I read about a scientific study the other day that said daytime naps were good for you. But in the comments section underneath (it was an online thing) a chap talked of his liking for twenty winks.
I was outraged. What calumny is this to inflict upon the language? Everyone knows the saying is forty winks, not twenty, no matter how long the snooze lasts. The chap may have been trying to be clever. If I met him I’d disabuse him of that notion.
People often get idioms, sayings and words wrong: damp squid, tender hooks, pacific problems, etc.
I’ve been collecting new mistakes, or at least ones I hadn’t seen before. But I shouldn’t be the only one to suffer so I list them here.
The phrase is cloak and dagger, not smoke and dagger. I can’t help thinking of a chap with a knife and a Woodbine hanging from his lip.
A statue of limitations would be maquette. Low and behold might be done by a cow.
The word is lacklustre, not lack luster. That sounds to me like someone who lusts, but doesn’t put much effort into it. And woo betide sounds like an amorous disaster.
It isn’t possible to have a six-month anniversary.
And you’re not supposed to laugh at obituaries but it’s difficult when the deceased is described as: “known for his ready whit.”
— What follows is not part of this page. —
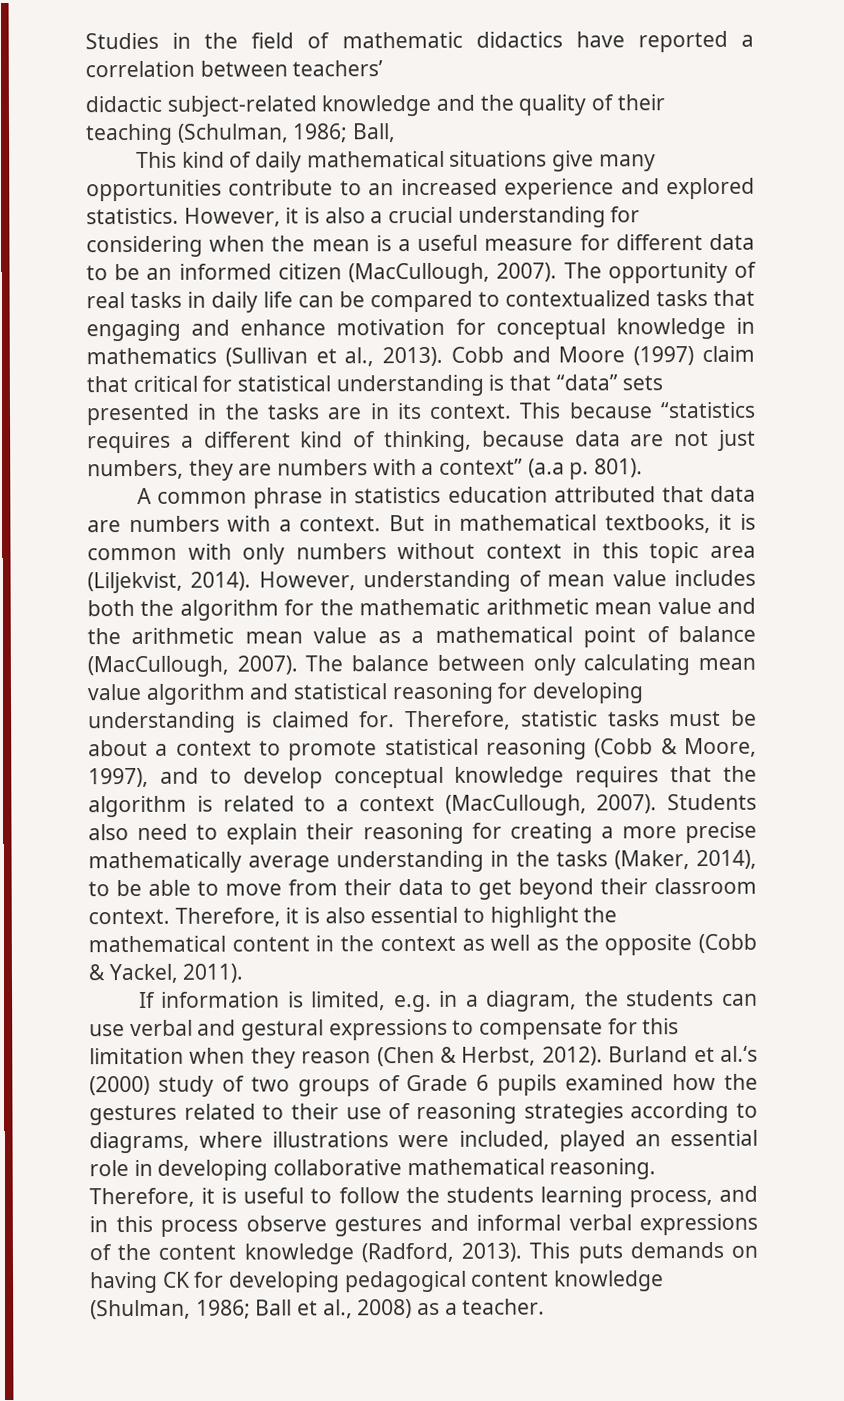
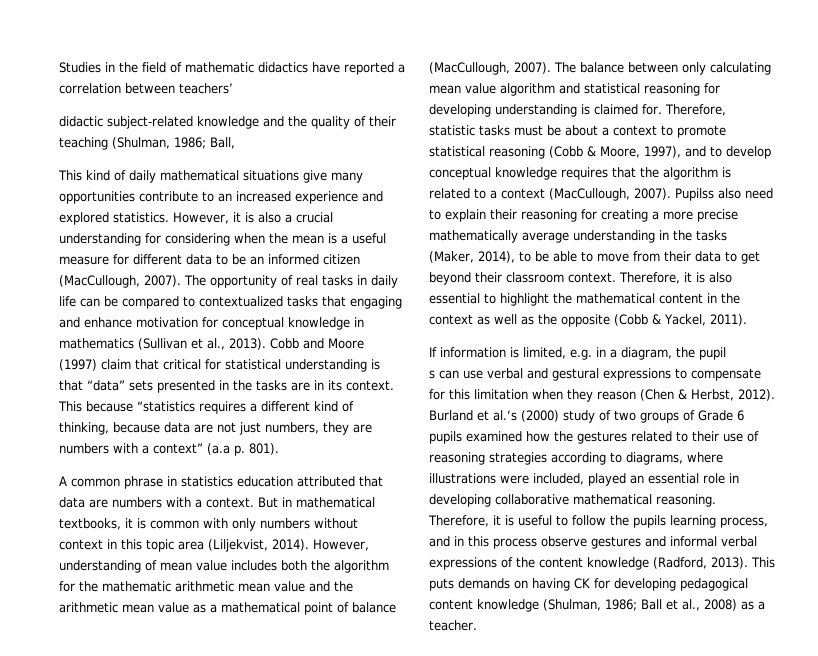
[176,123,289,143] (Schulman, -> [112,137,170,149] (Shulman,
[667,793,757,811] Students -> [675,188,714,201] Pupilss
[626,989,715,1007] students -> [699,347,726,360] [429,370,435,379] pupil // s
[445,1186,534,1203] students -> [633,515,666,528] pupils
You can cut a dash or strike a pose. But cutting a pose is nonsense. As is: “curled up in the feeble position”.
It is checkmate. Check mate is an instruction to a friend. It is a bald-faced lie, not a boldface lie. And is “chalk full” a blackboard with lots written on it?
The plural of crisis is crises. Same as basis and bases, analysis and analyses. It is depressing how often these are written incorrectly, even in newspapers not a million miles from here which should really know better!
“It’s out with my control”. Really? Did it take your control for a nice dinner?
I will end with what I think is an apocryphal story. Or I hope it is an apocryphal story. In a world where common sense is the rarest of commodities it might well be true.
The tale is of a young man who phoned the showroom to complain about his newly-purchased automatic car. He was having trouble with the PRND emblazoned on the gearstick.
He said “park” and “reverse” were fine, and it also worked in “day” mode. But wouldn’t move an inch in “night” mode.
Word of the week
Clatterfart (noun)
Someone who can’t keep a secret. EG: “There are political parties which indulge in various nefarious activities that they’d probably be better keeping to themselves. But they are staffed by such clatterfarts that the truth is always revealed eventually”.